National Australia Bank’s economics team have done an abrupt about-face on the outlook for Australian interest rates, calling for two further 25 basis point cuts from the Reserve Bank of Australia (RBA) next year, taking Australia’s cash rate to just 1%.
Beyond that aggressive forecast, a stark divergence to the “on-hold” view it previously held, the bank believes that there is also the possibility of unconventional monetary policy in the period ahead.
The premise for the call is a familiar one — the low inflation outlook for Australia — a major factor behind the two rate cuts delivered by the RBA so far this year.
CPI inflation is expected to remain below the target band for an extended period, while structural shifts in the economy and modest economic growth put pressure on the labour market in the longer-term. Although we are not as quiescent as the RBA with respect to house prices, nor are we convinced lower rates will have a material impact on inflation, we do expect the RBA will react by providing further support. This will include two more 25bp cuts in May and August 2017 (to a new low of 1%), which should be enough to stabilise the unemployment rate (which is currently a concern for the RBA) at just over 5½% and prevent economic growth from dropping below our forecast of 2.6% (average) in 2018. Monetary policy deliberations may then turn to the possible use of non-conventional policy measures if the outlook deteriorates further.

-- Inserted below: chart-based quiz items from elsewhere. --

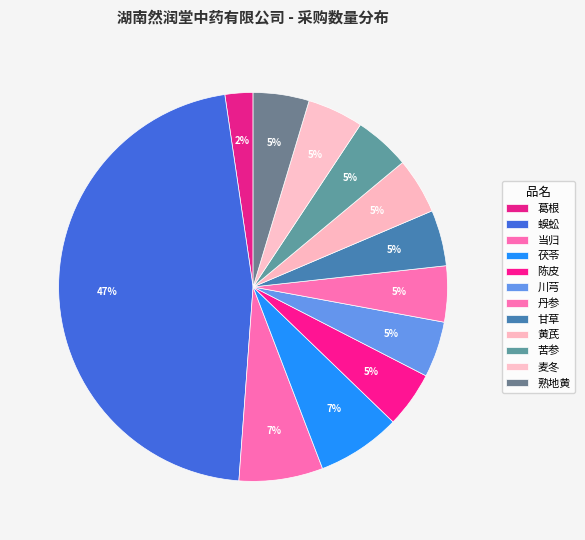

What percentage is the 川芎 slice, to the nearest percent?

5%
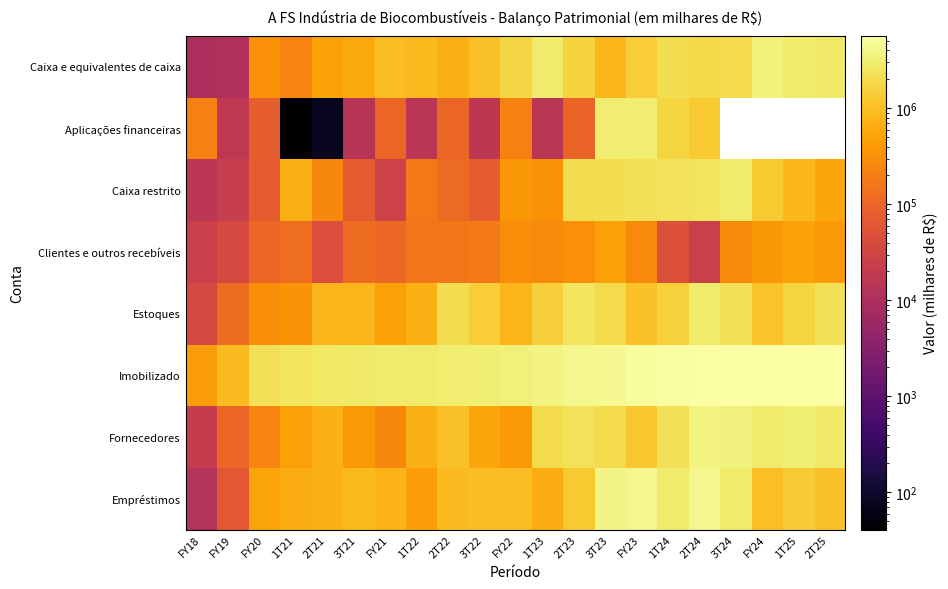

What is the minimum value shown in the chart?

41.0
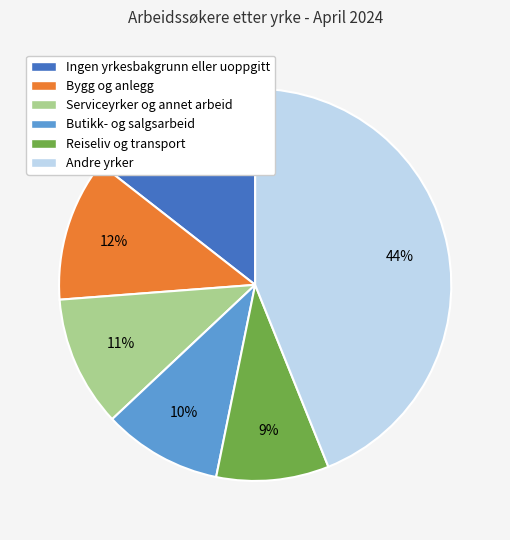

To the nearest percent, what is the difference between the largest and smallest slice percentages?

35%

On inflation, the NAB suggests that “most of the factors currently suppressing inflation are likely to persist, including low wages growth, strong retail competition both domestically and offshore, low commodity prices globally and slow growth in rents as dwelling supply picks up”.
Adding to the case for additional monetary policy support, in its opinion, the NAB believes that house price risks have become less of a constraint on the possibility of further rate cuts. It also notes that the RBA appears to be much more focused on highlighting the downside risks to the outlook, particularly in relation to uncertainty around the likely direction and the degree of spare capacity in the labour market.
It also believes that the outlook for Australian economic growth — expected to accelerate to above-trend levels based on forecasts released by the RBA in its quarterly statement on monetary policy last week — are tilted to the downside over the medium to long-term.
NAB continues to see a reasonably solid economy in the near-term, supported by an improved non-mining economy (particularly with strong growth in residential construction) and increased hard commodity production. However, the risks to the outlook going into 2018 are becoming increasingly apparent, as LNG exports flatten off at a high level and the dwelling construction cycle turns down. Consequently, NAB’s forecasts for GDP growth are factoring in more headwinds going forward, widening the spread between NAB and RBA forecasts to around 1½ ppts by late 2018 (NAB forecast 2.2% over 2018 vs RBA’s 3-4%).
The table below, supplied by the NAB, looks at its forecasts for GDP growth, underlying and headline inflation, comparing them to those offered by the RBA.
So there we have it. A major bank making a major call when it comes to the outlook for domestic interest rates.
While there are a handful of banks’ out there who have similar calls for the cash rate, the possible use of unconventional monetary policy beyond rate cuts makes this call stand out from the crowd.
Though the NAB doesn’t elaborate on what unconventional monetary policy measures may be introduced, with negative interest rates highly unlikely due to Australia running persistent current account deficits (let alone question marks over their effectiveness in stimulating economic activity), one suspects that it would involve asset purchases and loan programs, similar to measures already introduced by the Bank of England.
However, it’s all speculation at this point, not only as to what may arrive but if it will even be required.